3. Kritik Impressionis
Karakteristik
  • Seniman mereproduksi karyanya sendiri atau orang lain dengan konsekuensi adanya kejemuan, sedang kritik selalu berubah dan berkembang. Impresi terhadap karya mempengaruhi perancang untuk membuat perubahan dan perkembangan dalam karya-karya berikutnya.
  • Kritik impressionis adakalanya dipandang sebagai parasit karena seringkali menggunakan karya seni atau bangunan sebagai dasar bagi pembentukan karya keseniannya. Karya yang telah ada menjadi kendaraan untuk menghasilan karya seni lain melalui berbagai metode penyajian.
  • Karya yang asli berjasa bagi kritik sebagai area eksplorasi karya-karya baru yang berbeda. Begitu juga sebaliknya kritik akan membaerikan impresi bagi pengkayaan rasa, pengalaman dan apresiasi terhadap perkembangan teoritik ke depan.
  • Kecantikan, memberi kepada penciptaan unsur yang universal dan estetik, menjadikan kritikus sebagai kreator, dan menghembuskan ribuan benda yang berbeda yang belum pernah hadir dalam benaknya, yang kemudian terukir pada patung-patung, terlukis pada panel-panel dan terbenam dalam permata-permata.
  •  Kritik Impresionistik dapat berbentuk :
            Verbal Discourse                    : Narasi verbal puisi atau prosa

            Caligramme                             : Paduan kata yang membentuk silhouette

            Painting                                    : Lukisan

            Photo image                             : Imagi foto

            Modification of Building       : Modifikasi bangunan

            Cartoon                                     : Focus pada bagian bangunan sebagai  lelucon.

Contoh bangunan dengan metode kritik evokasi: 
  
Kantor Pos - Jalan Banda, Bandung

Kantor pos yang terletak di Jalan Banda, Kota Bandung ini merupakan salah satu bangunan hasil modernisasi. Bangunan ini sebelumnya merupakan salah satu kantor pos yang berada di Kota Bandung. Kini bangunan ini difungsikan sebagai bangunan komersiil yaitu sebuah factory outlet yang diberi nama STAMP Factory Outlet.
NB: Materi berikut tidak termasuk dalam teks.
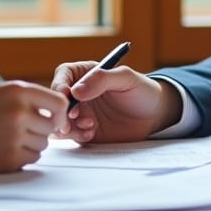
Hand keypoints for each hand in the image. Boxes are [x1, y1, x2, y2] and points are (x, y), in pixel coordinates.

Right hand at [0, 77, 66, 172]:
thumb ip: (19, 90)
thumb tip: (46, 99)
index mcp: (18, 92)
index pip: (59, 102)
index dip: (59, 112)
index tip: (54, 118)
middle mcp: (20, 113)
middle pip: (50, 126)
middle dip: (40, 129)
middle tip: (24, 130)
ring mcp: (15, 137)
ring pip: (43, 144)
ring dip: (33, 143)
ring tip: (13, 138)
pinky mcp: (10, 158)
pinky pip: (33, 158)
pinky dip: (24, 155)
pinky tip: (8, 149)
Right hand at [50, 61, 180, 142]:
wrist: (155, 116)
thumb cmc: (142, 91)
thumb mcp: (126, 78)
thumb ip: (102, 79)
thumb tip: (76, 90)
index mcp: (86, 74)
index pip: (63, 75)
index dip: (59, 86)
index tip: (66, 97)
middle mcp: (79, 93)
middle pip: (56, 100)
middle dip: (60, 111)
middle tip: (70, 120)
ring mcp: (80, 113)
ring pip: (59, 120)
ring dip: (68, 125)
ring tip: (90, 125)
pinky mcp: (84, 131)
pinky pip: (71, 136)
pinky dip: (77, 136)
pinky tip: (93, 133)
Bangunan yang semula mengambil konsep bangunan bergaya Belanda, kini ditambah dengan sebuah tampilan fasad bangunan yang lebih modern dengan adanya sebuah lorong di entrance dengan bentuk menyerupai huruf "A" yang merupakan logo dari Factory Outlet tersebut. Fasad terlihat modern dengan penggunaan material kaca film berwarna gelap pada atap dari tambahan fasad yang baru. Dengan adanya penambahan warna mencolok pada fasad baru dan beberapa bagian dari bangunan inti menjadikan bangunan Kantor Pos - Jalan Banda, Kota Bandung ini terlihat modern namun tidak menghilangkan bentukan aslinya yang bergaya kolonial.

 Kantor Pos - Jalan Banda, Bandung.

Kesimpulan
Dari yang kita ketahui bangunan publik di kota Bandung memiliki nilai sejarah yang tinggi. Adapun proses modernisasi yang dilakukan pada bangunan tidak menghilangkan bentuk aslinya yang bergaya Belanda tersebut. Sehingga bangunan yang memiliki nilai sejarah tinggi itu ada baiknya untuk kita lestarikan.